● Supplied material
▬▬▬

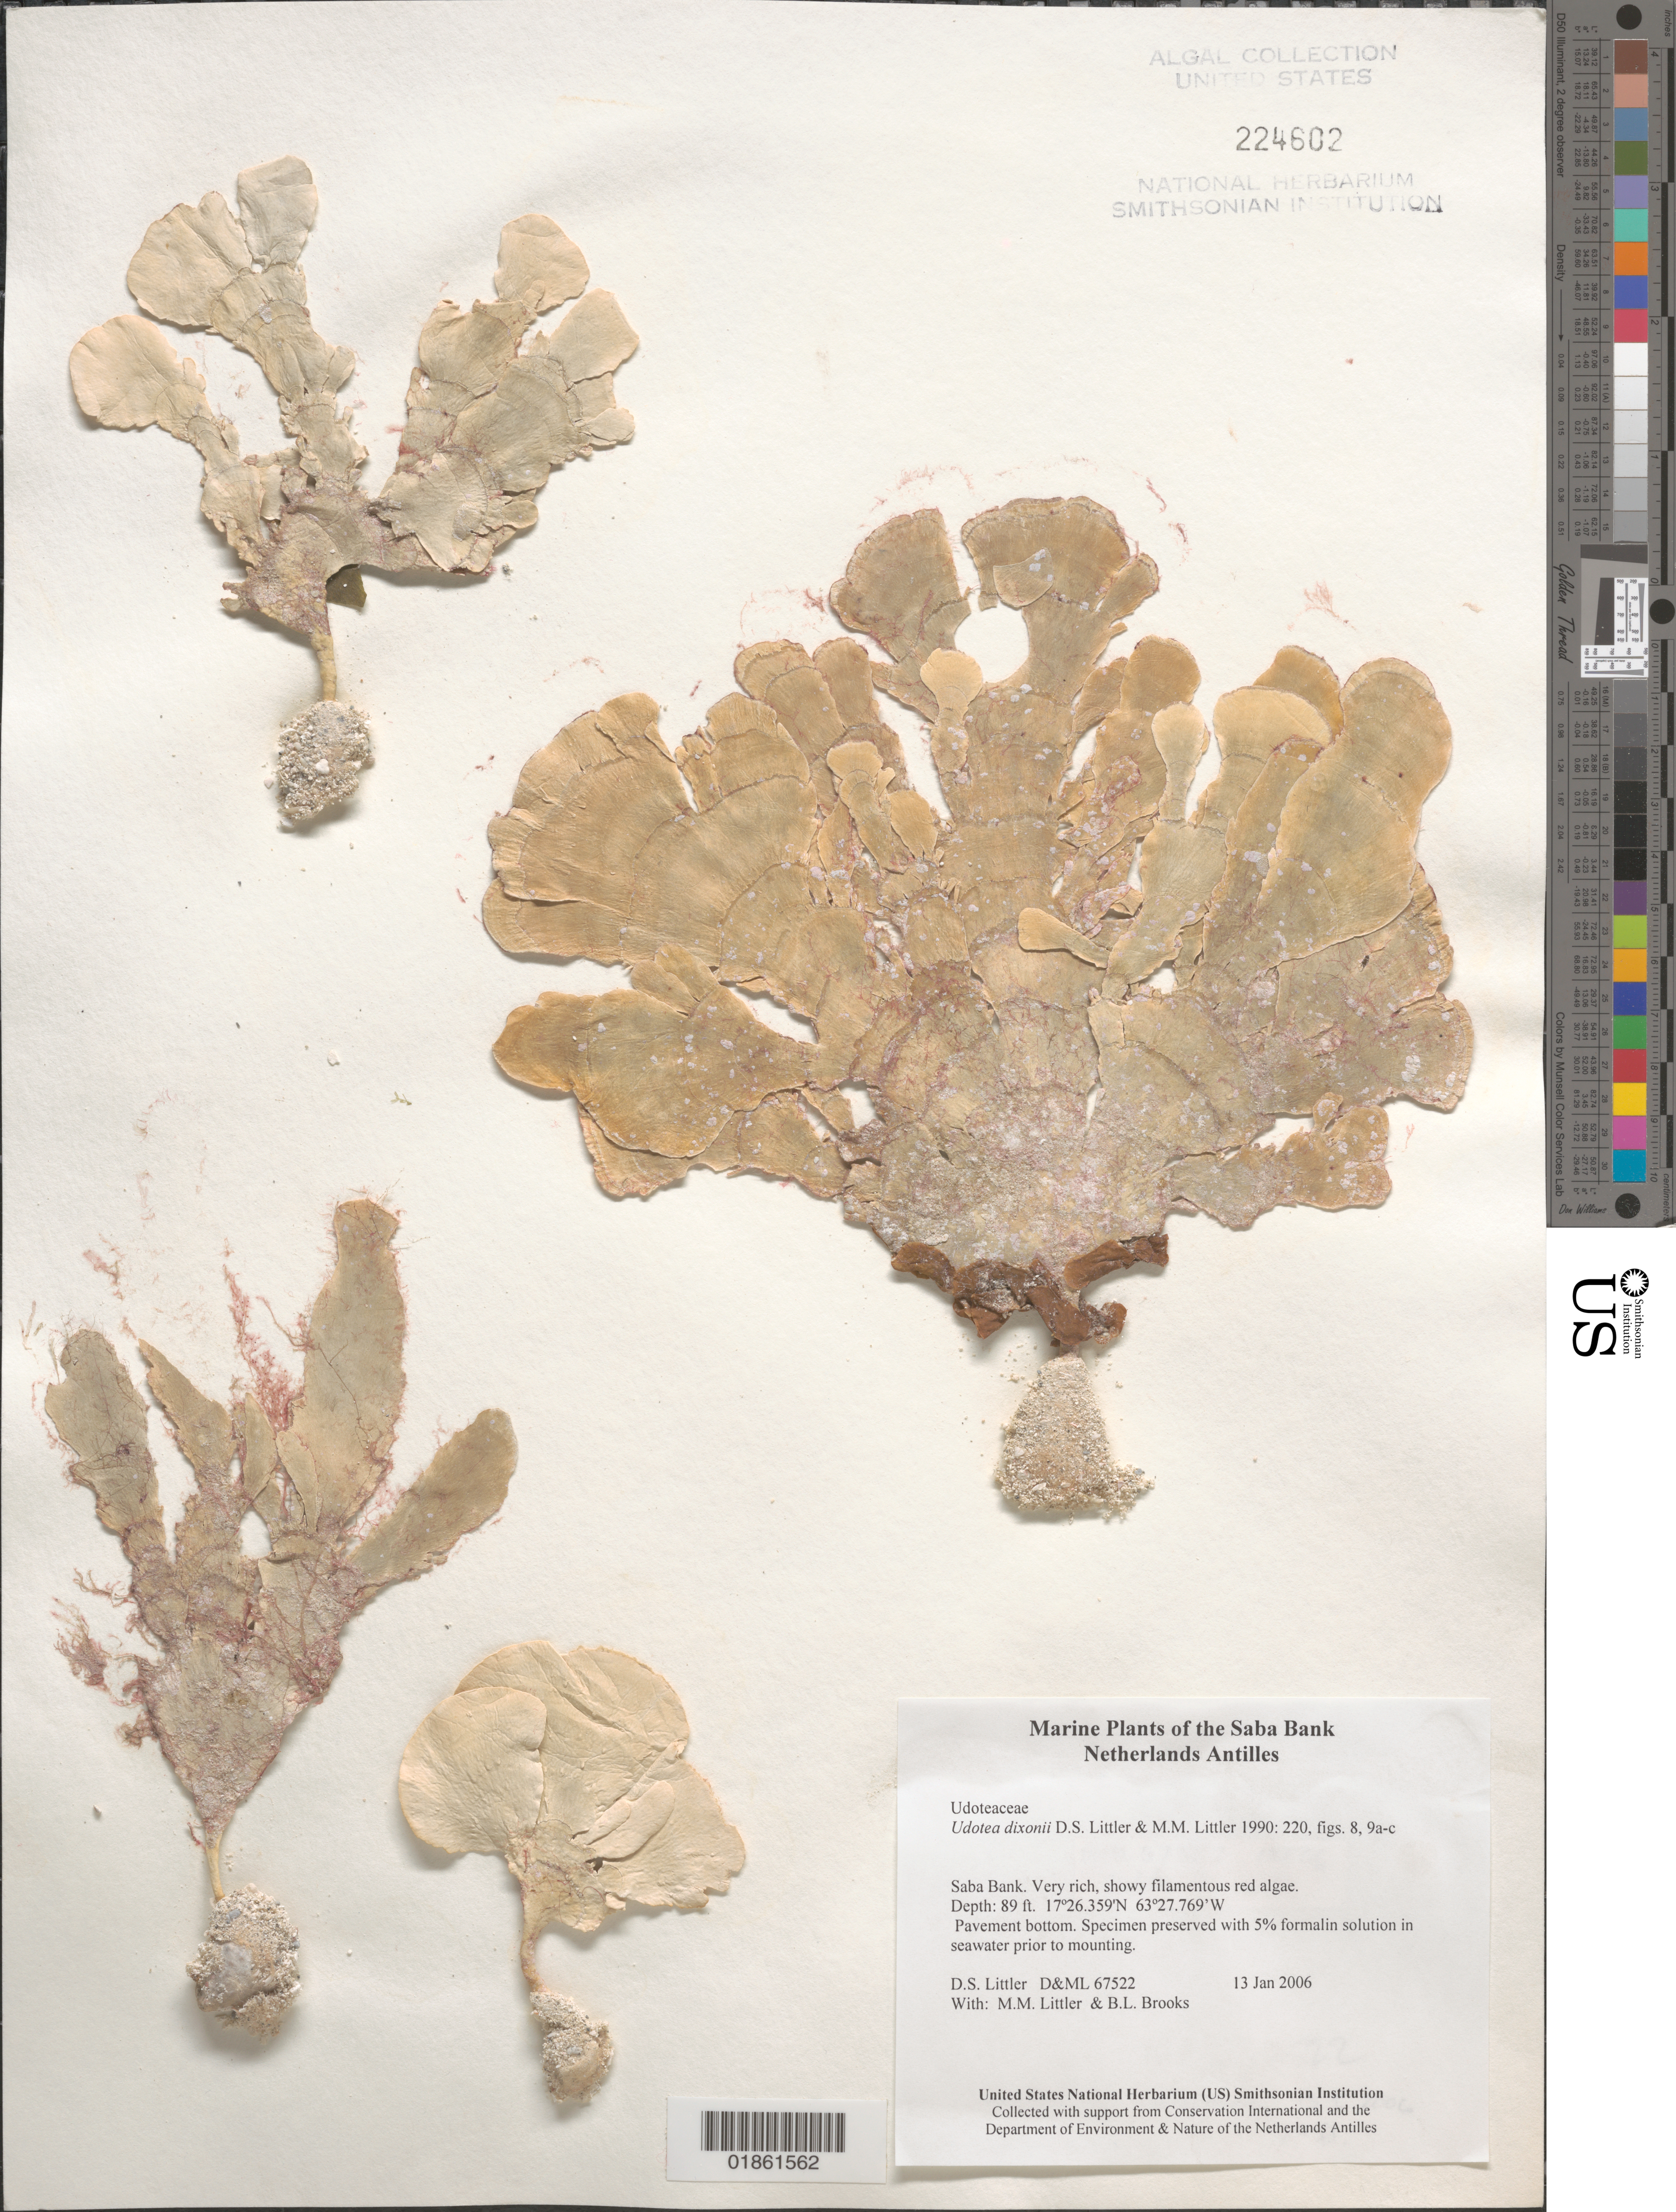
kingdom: Plantae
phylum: Chlorophyta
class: Ulvophyceae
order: Bryopsidales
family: Udoteaceae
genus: Udotea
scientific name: Udotea dixonii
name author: D.S. Littler & Littler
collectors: D. S. Littler & M. M. Littler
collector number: D&ML 67522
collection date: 2006-01-13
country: Netherlands Antilles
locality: Saba Bank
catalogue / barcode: US 224602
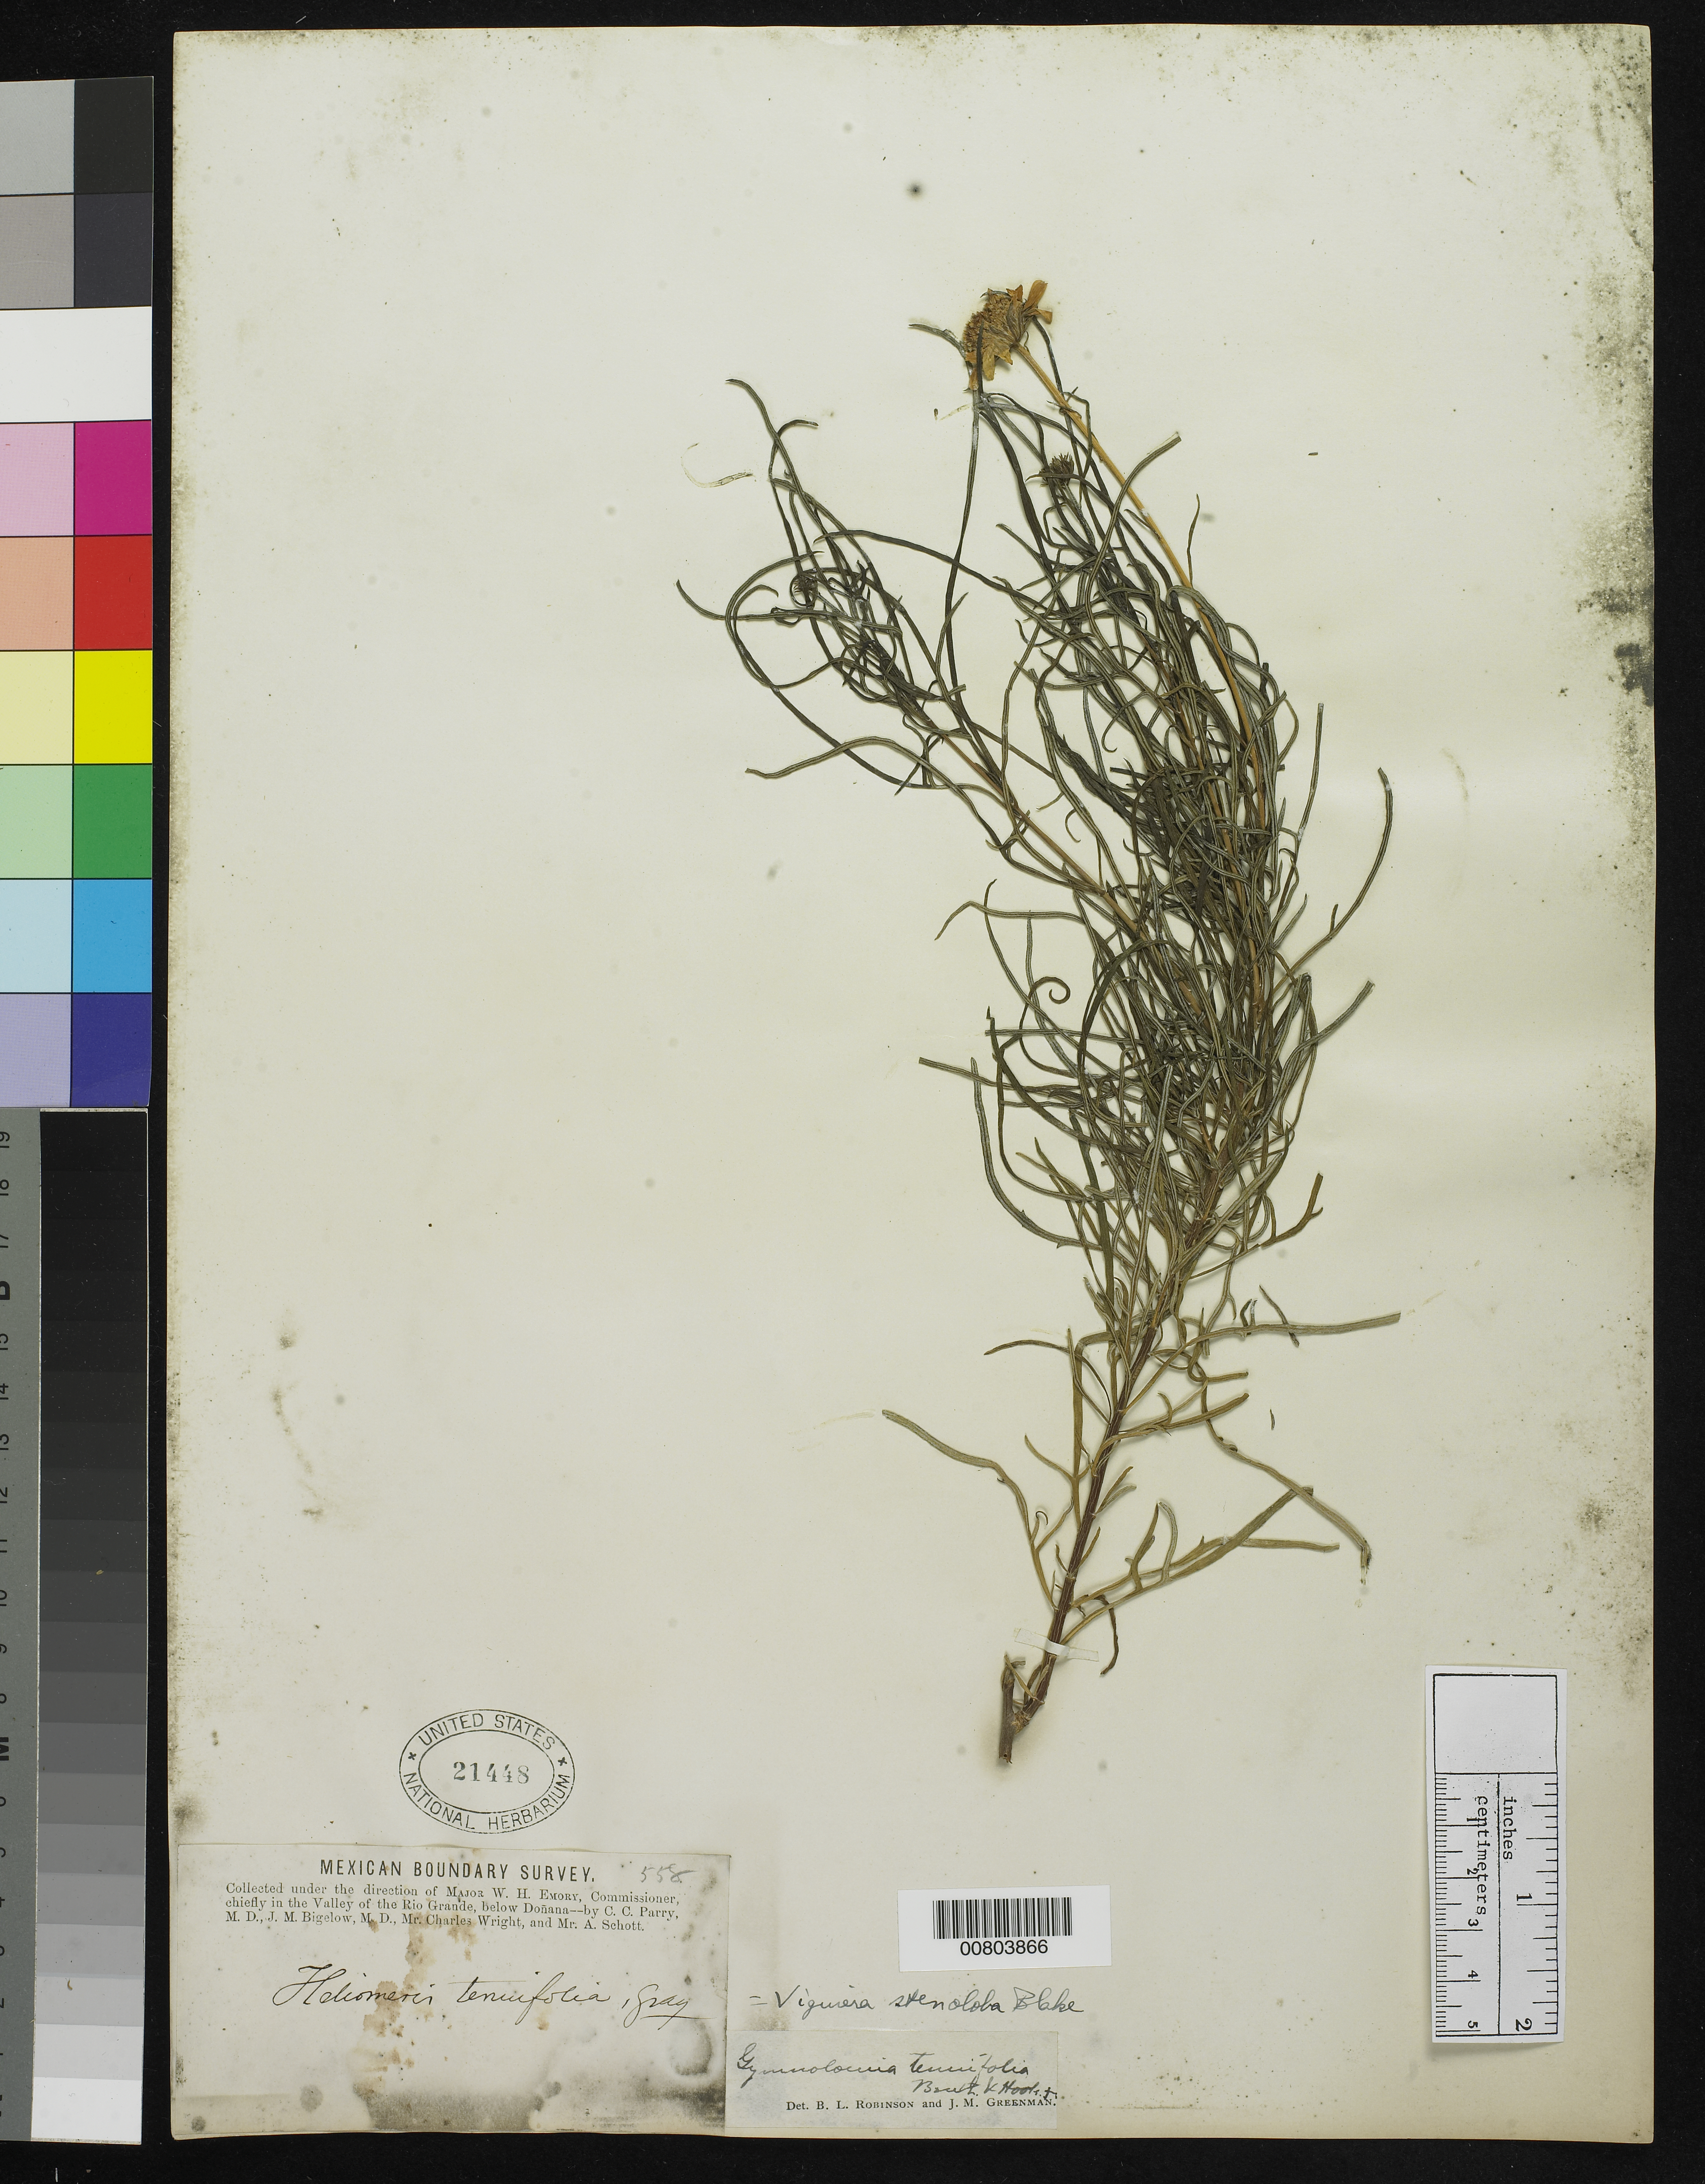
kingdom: Plantae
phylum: Tracheophyta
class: Magnoliopsida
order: Asterales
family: Asteraceae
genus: Viguiera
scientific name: Viguiera stenoloba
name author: S.F. Blake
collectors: C. C. Parry, J. M. Bigelow, C. Wright & A. C. V. Schott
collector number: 558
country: United States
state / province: New Mexico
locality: Valley of the Rio Grande, below Doñana, New Mexico.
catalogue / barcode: US 21448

▬▬▬

● What needs to be done
Copy out all of the lines above without changing a word, and omit both pictures.

● Result for this task
kingdom: Plantae
phylum: Chlorophyta
class: Ulvophyceae
order: Bryopsidales
family: Udoteaceae
genus: Udotea
scientific name: Udotea dixonii
name author: D.S. Littler & Littler
collectors: D. S. Littler & M. M. Littler
collector number: D&ML 67522
collection date: 2006-01-13
country: Netherlands Antilles
locality: Saba Bank
catalogue / barcode: US 224602
kingdom: Plantae
phylum: Tracheophyta
class: Magnoliopsida
order: Asterales
family: Asteraceae
genus: Viguiera
scientific name: Viguiera stenoloba
name author: S.F. Blake
collectors: C. C. Parry, J. M. Bigelow, C. Wright & A. C. V. Schott
collector number: 558
country: United States
state / province: New Mexico
locality: Valley of the Rio Grande, below Doñana, New Mexico.
catalogue / barcode: US 21448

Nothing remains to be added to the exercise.